Put SMART monitoring in place with trend-based alerting, not just “FAILED.”
Baseline performance (latency under representative load) and keep it for comparisons.

FAQ

1) What’s the single most important ZFS metric?

Checksum error deltas (and the events around them). Performance problems hurt; integrity problems end careers.
Track absolute counts and changes over time per device.

2) How often should I scrub?

For most production pools: monthly is a sane default. Very large or very busy pools may need tuning, but “never” is not a strategy.
If scrubs are too disruptive, fix scheduling and investigate why the pool can’t tolerate sequential reads.

3) Why does ZFS get slow when the pool is nearly full?

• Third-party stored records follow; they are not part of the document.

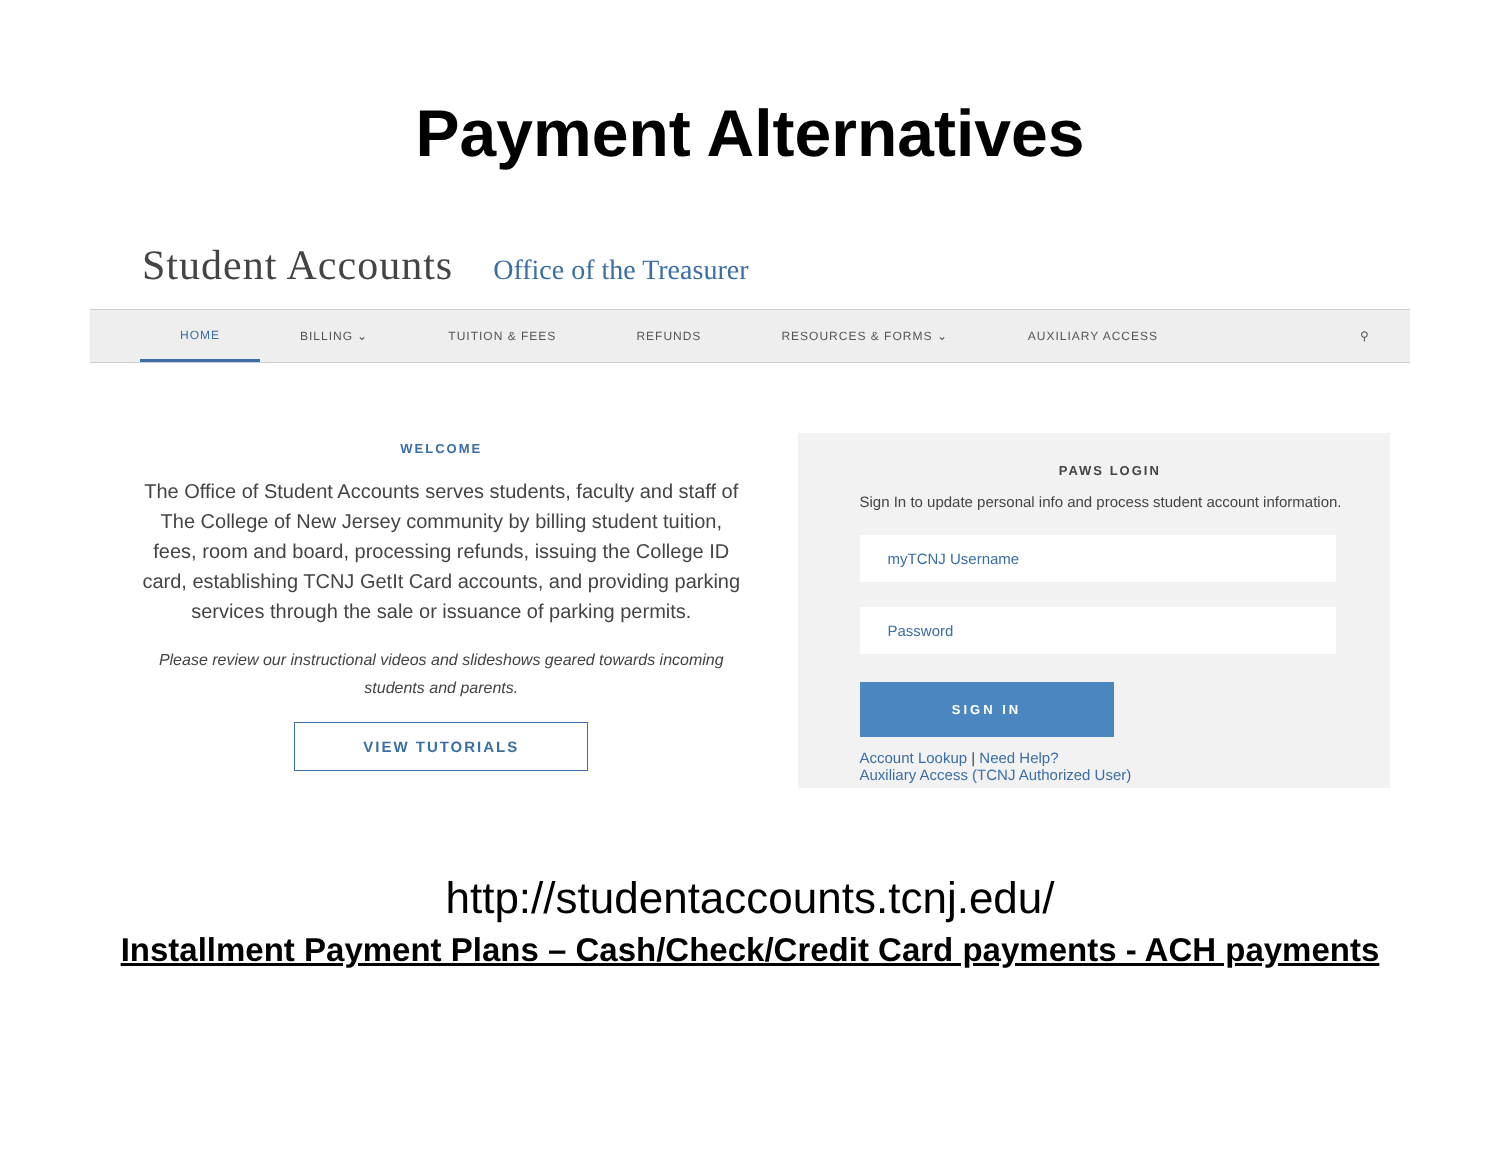Payment Alternatives
Student Accounts Office of the Treasurer
HOME BILLING ⌄ TUITION & FEES REFUNDS RESOURCES & FORMS ⌄ AUXILIARY ACCESS ⚲
WELCOME
The Office of Student Accounts serves students, faculty and staff of The College of New Jersey community by billing student tuition, fees, room and board, processing refunds, issuing the College ID card, establishing TCNJ GetIt Card accounts, and providing parking services through the sale or issuance of parking permits.
Please review our instructional videos and slideshows geared towards incoming students and parents.
VIEW TUTORIALS
PAWS LOGIN
Sign In to update personal info and process student account information.
myTCNJ Username
Password
SIGN IN
Account Lookup | Need Help?
Auxiliary Access (TCNJ Authorized User)
http://studentaccounts.tcnj.edu/
Installment Payment Plans – Cash/Check/Credit Card payments - ACH payments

CoW allocations need contiguous-ish free space. As free space shrinks and fragments, ZFS works harder to allocate blocks, and IO becomes more random.
Latency spikes show up before you hit 100%. That’s why you alert early.

4) Is ARC hit ratio a reliable KPI?

It’s a diagnostic, not a KPI. A low hit ratio can be normal for streaming reads. Use it to explain latency behavior, not to “optimize a number.”

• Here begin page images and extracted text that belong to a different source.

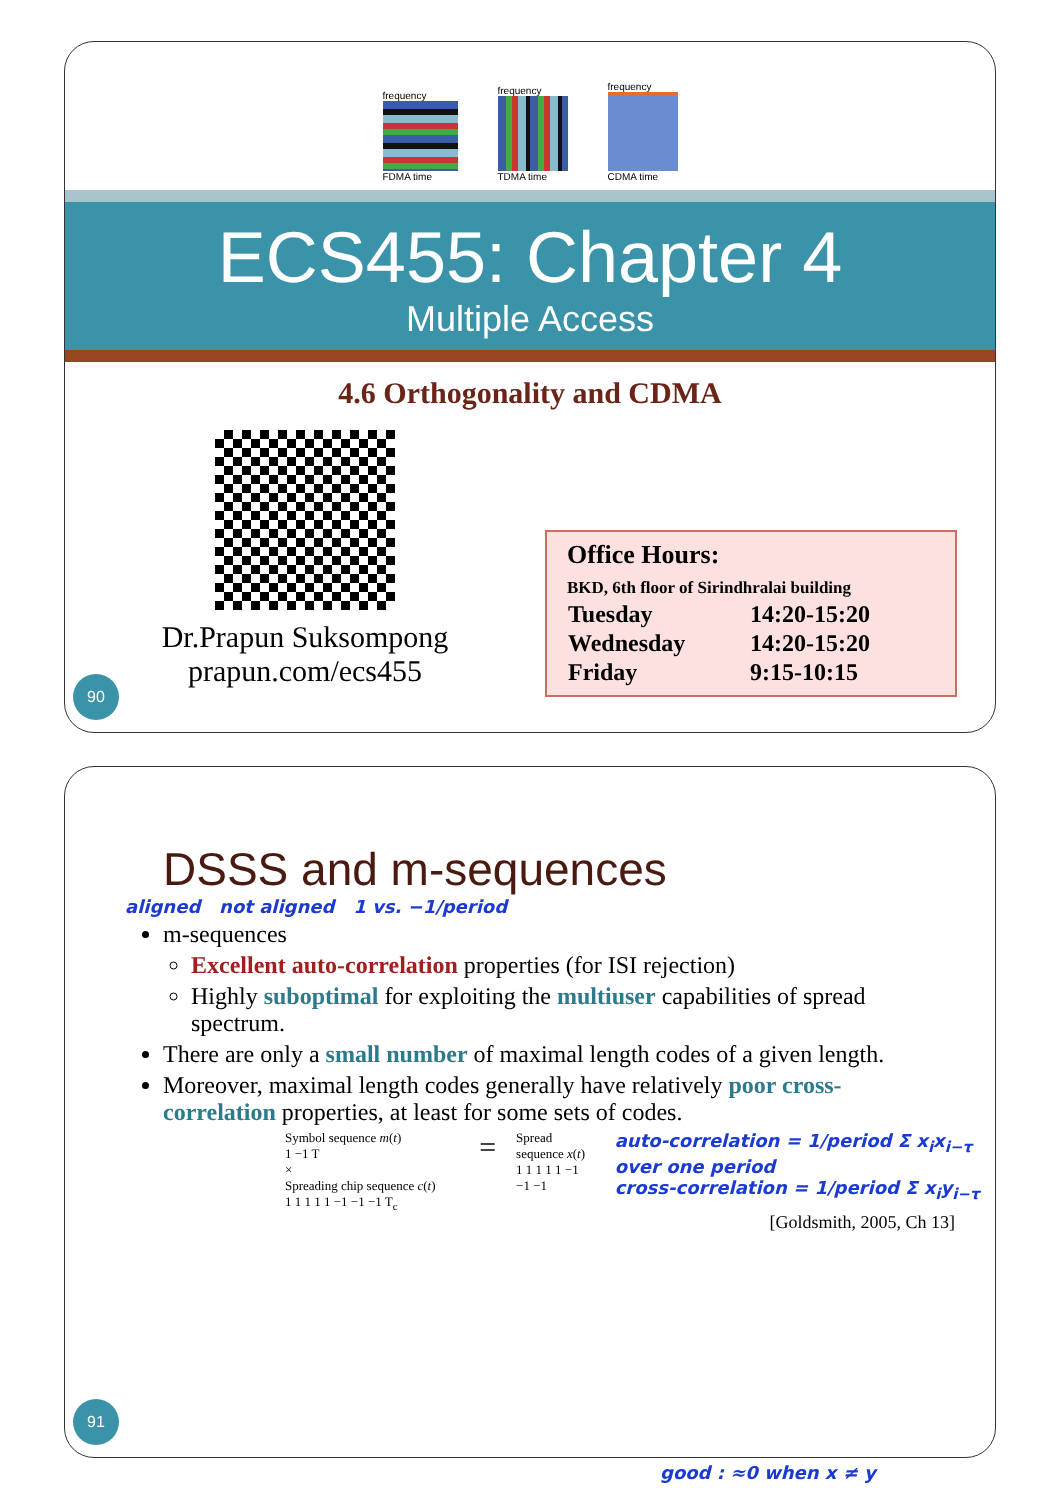frequency
FDMA time
frequency
TDMA time
frequency
CDMA time
ECS455: Chapter 4
Multiple Access
4.6 Orthogonality and CDMA
Dr.Prapun Suksompong
prapun.com/ecs455
Office Hours:
BKD, 6th floor of Sirindhralai building
| Tuesday | 14:20-15:20 |
| Wednesday | 14:20-15:20 |
| Friday | 9:15-10:15 |
90
DSSS and m-sequences
aligned not aligned 1 vs. −1/period
m-sequences
Excellent auto-correlation properties (for ISI rejection)
Highly suboptimal for exploiting the multiuser capabilities of spread spectrum.
There are only a small number of maximal length codes of a given length.
Moreover, maximal length codes generally have relatively poor cross-correlation properties, at least for some sets of codes.
Symbol sequence m(t)
1 −1 T
×
Spreading chip sequence c(t)
1 1 1 1 1 −1 −1 −1 T<sub>c</sub>
=
Spread sequence x(t)
1 1 1 1 1 −1 −1 −1
auto-correlation = 1/period Σ x<sub>i</sub>x<sub>i−τ</sub> over one period
cross-correlation = 1/period Σ x<sub>i</sub>y<sub>i−τ</sub>
[Goldsmith, 2005, Ch 13]
91
good : ≈0 when x ≠ y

5) When should I use L2ARC?

When your working set is larger than RAM but still cacheable, and you have spare CPU and RAM for metadata overhead.
If you can buy more RAM, do that first in many cases.

6) Do I need a SLOG?

Only if you have significant sync writes and care about latency (databases, NFS with sync, VM storage).
If you add one, use power-loss-protected devices and mirror them for reliability.

7) Are checksum errors always a dying disk?

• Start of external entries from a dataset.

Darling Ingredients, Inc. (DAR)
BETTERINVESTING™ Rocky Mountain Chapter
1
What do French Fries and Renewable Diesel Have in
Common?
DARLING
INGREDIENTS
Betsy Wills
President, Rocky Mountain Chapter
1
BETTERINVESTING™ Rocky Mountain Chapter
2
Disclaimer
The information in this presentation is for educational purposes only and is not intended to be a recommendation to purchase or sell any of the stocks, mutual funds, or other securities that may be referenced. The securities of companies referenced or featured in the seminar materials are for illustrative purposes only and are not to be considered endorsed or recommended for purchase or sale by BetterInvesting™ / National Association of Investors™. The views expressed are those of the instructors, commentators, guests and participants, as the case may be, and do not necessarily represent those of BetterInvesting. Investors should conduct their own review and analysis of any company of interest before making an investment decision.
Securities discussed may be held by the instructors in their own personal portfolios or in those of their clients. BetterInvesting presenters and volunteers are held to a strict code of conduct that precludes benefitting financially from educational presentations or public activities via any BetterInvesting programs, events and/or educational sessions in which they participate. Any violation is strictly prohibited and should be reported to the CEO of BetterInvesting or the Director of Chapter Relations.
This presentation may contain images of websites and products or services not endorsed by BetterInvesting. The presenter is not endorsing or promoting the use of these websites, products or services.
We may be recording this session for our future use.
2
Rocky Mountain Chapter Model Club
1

No. They’re often cabling, a bad HBA, firmware issues, or a flaky backplane slot. But the fix is still urgent: identify the path and eliminate corruption.

8) Should I alert on “pool ONLINE” changing only?

That’s the bare minimum, and it’s too late for comfort. Alert on checksum deltas, scrub duration anomalies, SMART trends, and vdev latency spikes.
“ONLINE” is the headline; the story is in the footnotes.

9) How do I tell if one vdev is the bottleneck?

Use zpool iostat -v and OS-level iostat -x to compare per-device await/%util. A single device pegged at high await with high util is a classic culprit.
If only one top-level vdev is hot, you may be under-provisioned on vdev count (not disk size).

10) What’s a reasonable alert threshold for disk temperature?

It depends on the drive class, but sustained temperatures in the high 50s °C are a bad sign for longevity.
Trend it: if temperature rises over weeks, you likely changed airflow or density.

Conclusion: next steps you can do this week

A ZFS health dashboard isn’t a single graph. It’s a set of opinions encoded as alerts: integrity first, then latency, then capacity, then optimization.
If you track only throughput and “ONLINE,” you’ll learn about problems when users teach you—loudly.

Add front-page panels for: checksum deltas, scrub duration, pool used %, and p99 latency per vdev.
Turn SMART into trend alerts: pending/uncorrectable, reallocated, temperature, and NVMe wear.
Write one runbook page: what to do when checksum errors increase, and what to do when p99 latency spikes.
Pick a scrub schedule and make it non-optional; alert when it doesn’t happen.
Stop “performance fixes” that are actually durability tradeoffs unless you’ve made a formal risk decision.

Do those, and you’re no longer blind. You’ll still have problems—this is storage—but they’ll be problems you can see coming, quantify, and fix on your terms.